### TUGAS LATIHAN
1. Ganti "teguran" dengan "peringatan" pada bagian tulisan tentang amar ma'ruf nahi munkar yang diawali kata-kata "Pada masa kini" dan diakhiri "meninggalkan perintah Allah.", lalu tuliskan bagian itu kembali.
2. Lanjutkan tulisan tentang amar ma'ruf nahi munkar dan kerja keras setelah kalimat terakhirnya.

### BACAAN
Rabu, 12 April 2017

HADITS TENTANG AMAR MA’RUF NAHI MUNKAR DAN KERJA KERAS

 HADITS TENTANG
AMAR MA’RUF NAHI MUNKAR DAN KERJA KERAS



BAB I
PENDAHULUAN
A.  Latar Belakang Masalah
Manusia terkadang lupa diri, tidak ingat tujuan hidup dan hendak kemana setelah malaikat menjemput nanti. Akibatnya, mereka berbuat sesuka hati tanpa terkendali. Tidak dapat membedakan mana perbuatan baik  yang harus dilakukan dan perbuatan buruk yang harus dihindari. Perbuatan ini dapat dihindari atau dikurangi jika ada sekelompok orang yang melakukan amar ma;ruf dan nahi munkar.
Pada masa kini dunia telah semakin tua, dimana banyak sekali bencana-bencana yang melanda dunia ini, khususnya di Indonesia. Dan bencana yang terdahsyat baru-baru ini adalah merapi dan mentawai. Dimana banyak sekali korban-korban yang berjatuhan. Namun ironisnya, masih banyak yang tidak sadar dengan teguran yang Allah swt berikan kepada kita. Mereka semua masih melakukan kemaksiatan,perbuatan tercela, dan meninggalkan perintah Allah.

### DAFTAR TERLAMPIR
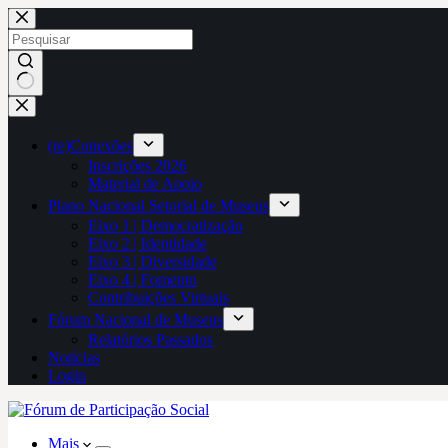
Pular
para
o
conteúdo
Sem
resultados
(re)Conexões
Inscrições 2026
Material de Apoio
Plano Nacional Setorial de Museus
Eixo 1 | Democratização
Eixo 2 | Identidade
Eixo 3 | Diversidade
Eixo 4 | Fomento
Contribuições Virtuais
Fórum Nacional de Museus
Relatórios Passados
Notícias
Login
Mais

### JAWABAN BERNOMOR
1.
Pada masa kini dunia telah semakin tua, dimana banyak sekali bencana-bencana yang melanda dunia ini, khususnya di Indonesia. Dan bencana yang terdahsyat baru-baru ini adalah merapi dan mentawai. Dimana banyak sekali korban-korban yang berjatuhan. Namun ironisnya, masih banyak yang tidak sadar dengan peringatan yang Allah swt berikan kepada kita. Mereka semua masih melakukan kemaksiatan,perbuatan tercela, dan meninggalkan perintah Allah.

2.
Kita yang sadar akan peristiwa itu, haruslah lebih meningkatkan diri dalam mendekatkan diri kita kepada Allah swt. Yaitu dengan beramar ma’ruh nahi munkar. Dan untuk melakukan itu kita harus bekerja keras untuk mendapatkan pahala dari Allah dan menghindarkan diri kita dari perbuatan tercela atau yang di larang oleh Allah swt.
Di dalam makalah ini, kami akan membahas hadits tentang amar ma’ruh nahi munkar dan bekerja keras. Untuk mengetahui lebih dalam dapat dilihat dalam bab berikutnya.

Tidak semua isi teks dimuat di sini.